-- Alıştırma Bölümleri --
• 1. Cehennem konulu metne göre aşağıdaki soruları yanıtlayın.
(a) Âlem-i âhirette Küre-i Arz, içindeki Cehennem-i Suğra'yı kime teslim eder?
(b) O büyük Cehenneme hangi ismin nuruyla bakabileceğimiz söyleniyor?
(c) Cehennem-i Kübra nerede bulunur?
• 2. Cehennem konulu metni son cümlesinden sonra aynı üslupla sürdürün.

-- Belge Alıntısı --

Şu Cehennem-i Suğra, Cehennem-i Kübra’ya ait çok vezaifi dünyada ve âlem-i berzahta görmüş ve ehadislerle işaret edilmiştir. Âlem-i âhirette Küre-i Arz nasılki sekenesini medar-ı senevîsindeki meydan-ı haşre döker; öyle de içindeki Cehennem-i Suğra’yı dahi Cehennem-i Kübra’ya emr-i İlahî ile teslim eder. Ehl-i İtizal’in bazı imamları “Cehennem sonradan halkedilecektir” demeleri, hal-i hazırda tamamıyla inbisat etmediğinden ve sekenelerine tam münasib bir tarzda inkişaf etmediğinden, galattır ve gabavettir. Hem perde-i gayb içindeki âlem-i âhirete ait menzilleri dünya gözümüzle görmek ve göstermek için, ya kâinatı küçültüp iki vilayet derecesine getirmeli veyahut gözümüzü büyütüp yıldızlar gibi gözlerimiz olmalı ki, yerlerini görüp tayin edelim.
وَالْعِلْمُ عِنْدَ اللّٰهِ
Âhiret âlemine ait menziller bu dünyevî gözümüzle görülmez. Fakat bazı rivayatın işaratıyla âhiretteki Cehennem bu dünyamızla münasebetdardır. Yazın şiddet-i hararetine مِنْ فَيْحِ جَهَنَّمَ3 denilmiştir. Demek bu dünyevî, küçücük ve sönük akıl gözüyle o büyük Cehennem görülmez. Fakat İsm-i Hakîm’in nuruyla bakabiliriz. Şöyle ki:
Arzın medar-ı senevîsi altında bulunan Cehennem-i Kübra, yerin merkezindeki Cehennem-i Suğra’yı güya tevkil ederek bazı vezaifini gördürmüş. Kadir-i Zülcelal’in mülkü pek çok geniştir, hikmet-i İlahiye nereyi göstermiş ise Cehennem-i Kübra oraya yerleşir.

-- Veri Alıntıları --
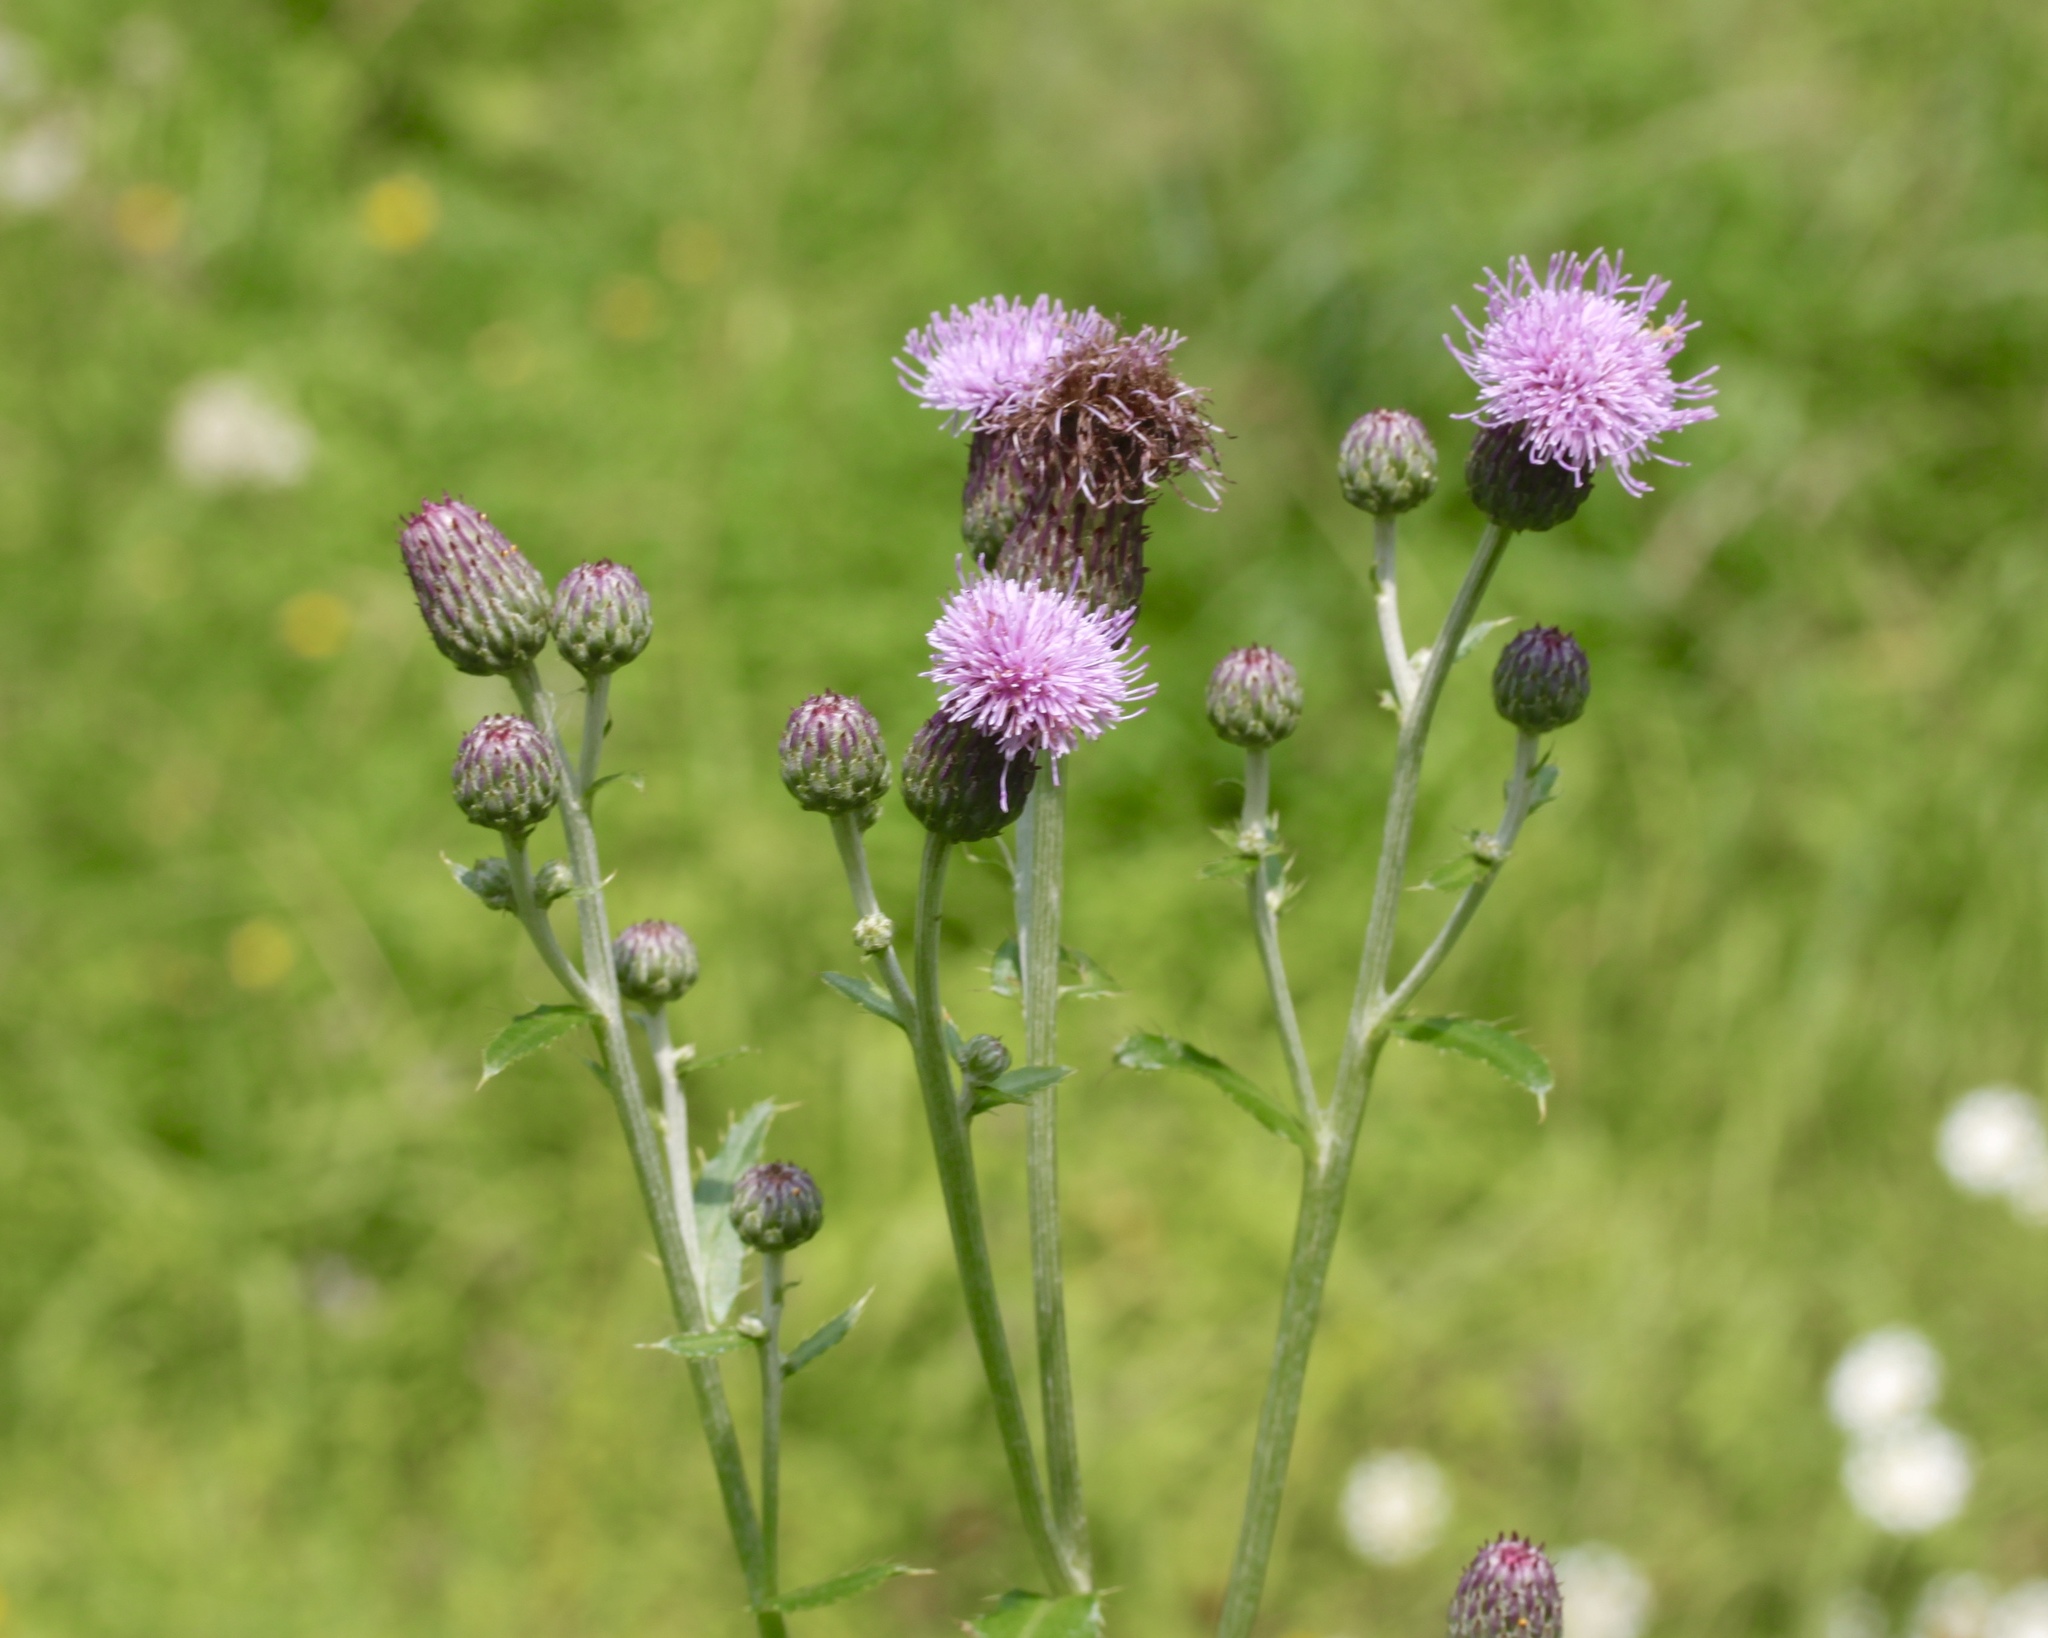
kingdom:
==
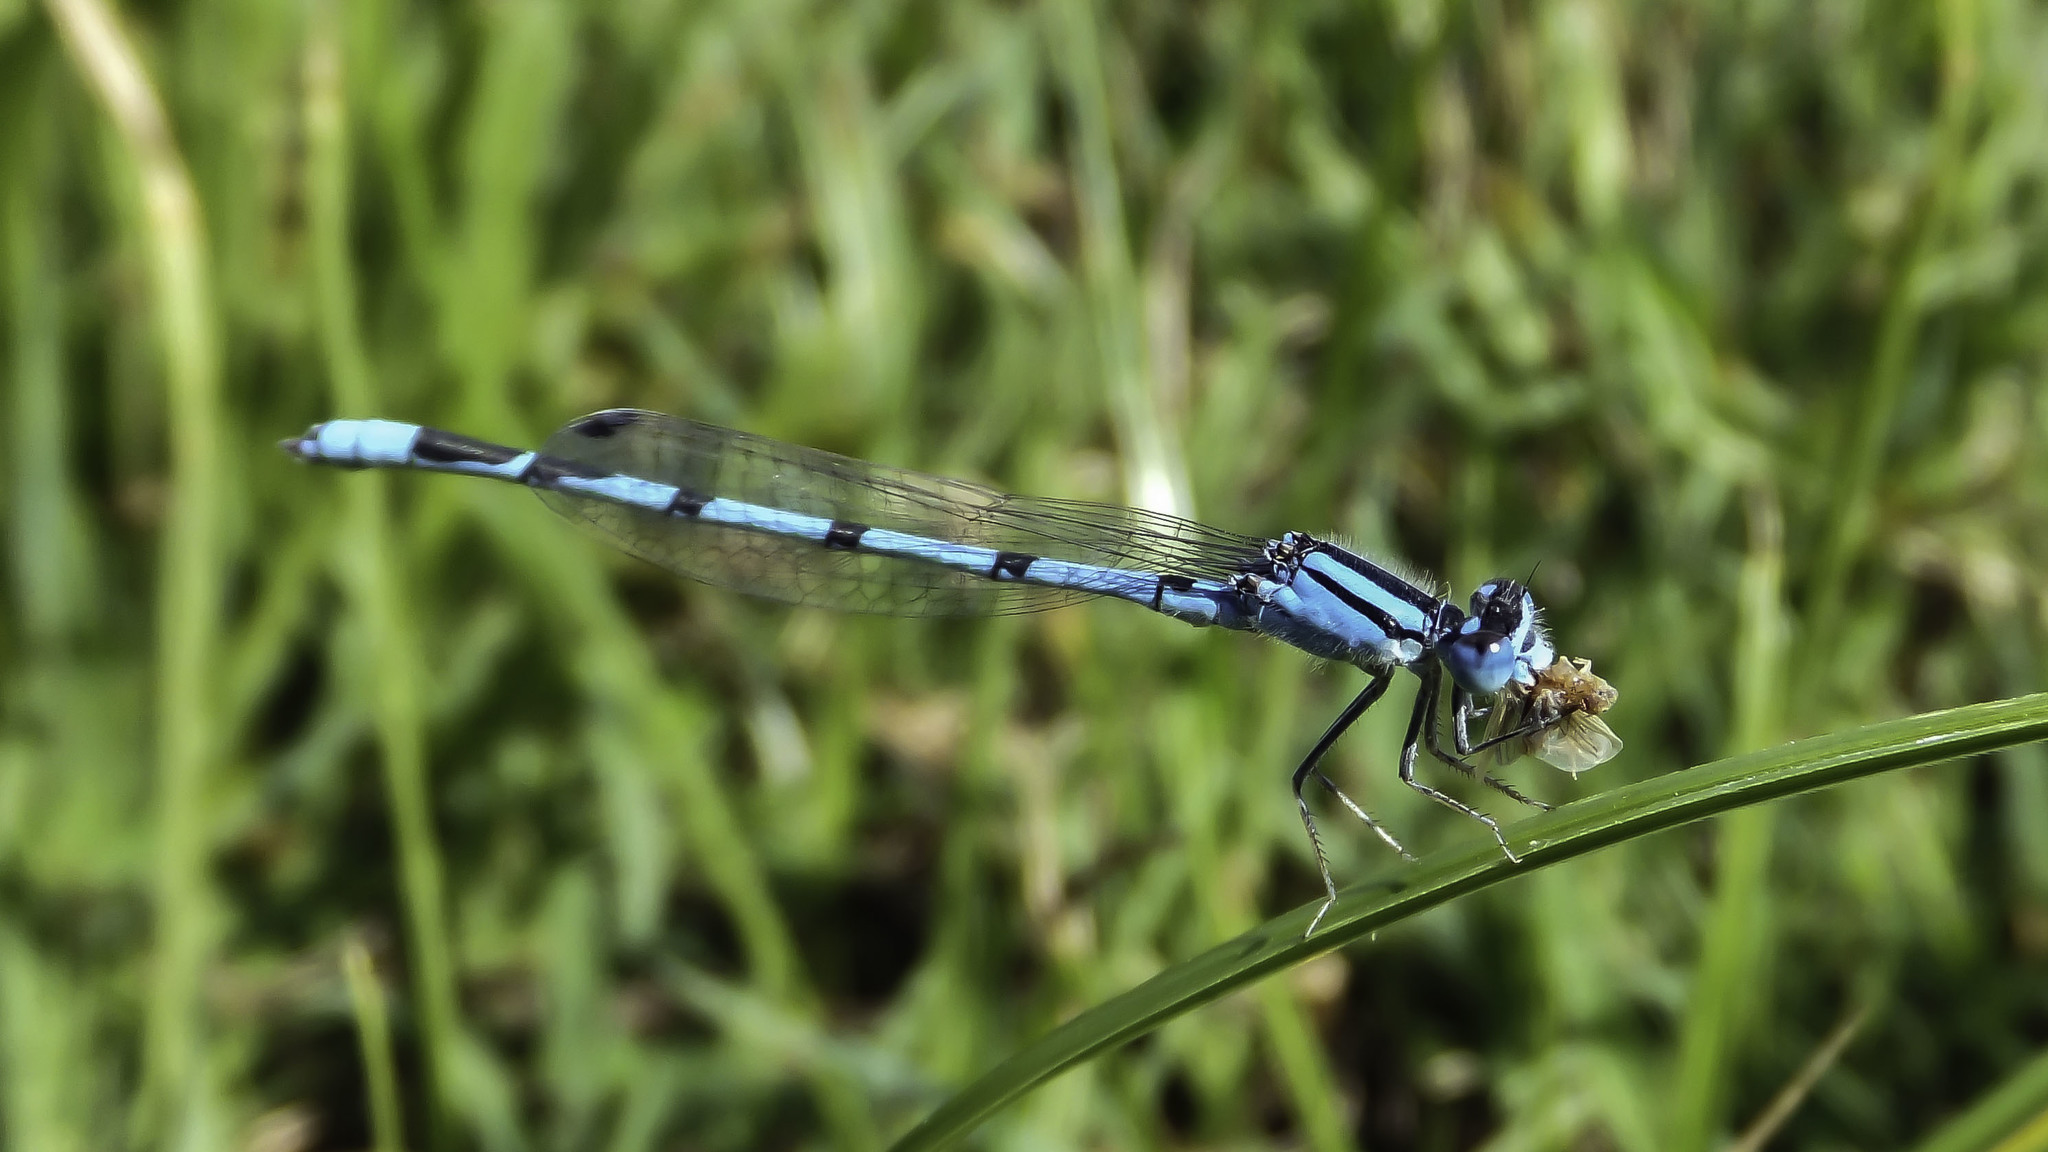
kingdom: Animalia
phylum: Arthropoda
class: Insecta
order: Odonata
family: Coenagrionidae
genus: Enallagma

-- Alıştırma Sonuçları --
• 1.
(a) Emr-i İlahî ile Cehennem-i Kübra'ya teslim eder.
(b) İsm-i Hakîm'in nuruyla.
(c) Arzın medar-ı senevîsi altında.

• 2.
Evet bir Kadir-i Zülcelal ve emr-i Kün Feyekûn’e mâlik bir Hakim-i Zülkemal, gözümüzün önünde kemâl-i hikmet ve intizam ile Kamer’i Arz’a bağlamış; azamet-i kudret ve intizam ile Arz’ı Güneş’e rabtetmiş ve Güneş’i seyyaratıyla beraber Arz’ın sür’at-i seneviyesine yakın bir sür’at ile ve haşmet-i rububiyetiyle, bir ihtimale göre Şemsüşşümus tarafına bir hareket vermiş ve donanma elektrik lambaları gibi yıldızları, saltanat-ı rububiyetine nurani şâhidler yapmış; onunla saltanat-ı rububiyetini ve azamet-i kudretini göstermiş bir Zat-ı Zülcelal’in kemâl-i hikmetinden ve azamet-i kudretinden ve saltanat-ı rububiyetinden uzak değildir ki, Cehennem-i Kübra’yı elektrik lambalarının fabrikasının kazanı hükmüne getirip, âhirete bakan semanın yıldızlarını onunla iş’al etsin, hararet ve kuvvet versin. Yani âlem-i nur olan Cennet’ten yıldızlara nur verip, Cehennem’den nar ve hararet göndersin. Aynı halde o Cehennem’in bir kısmını ehl-i azaba mesken ve mahbes yapsın.
Hem bir Fâtır-ı Hakîm ki: Dağ gibi koca bir ağacı, tırnak gibi bir çekirdekte saklar. Elbette o Zat-ı Zülcelal’in kudret ve hikmetinden uzak değildir ki; Küre-i Arz’ın kalbindeki Cehennem-i Suğra çekirdeğinde Cehennem-i Kübra’yı saklasın.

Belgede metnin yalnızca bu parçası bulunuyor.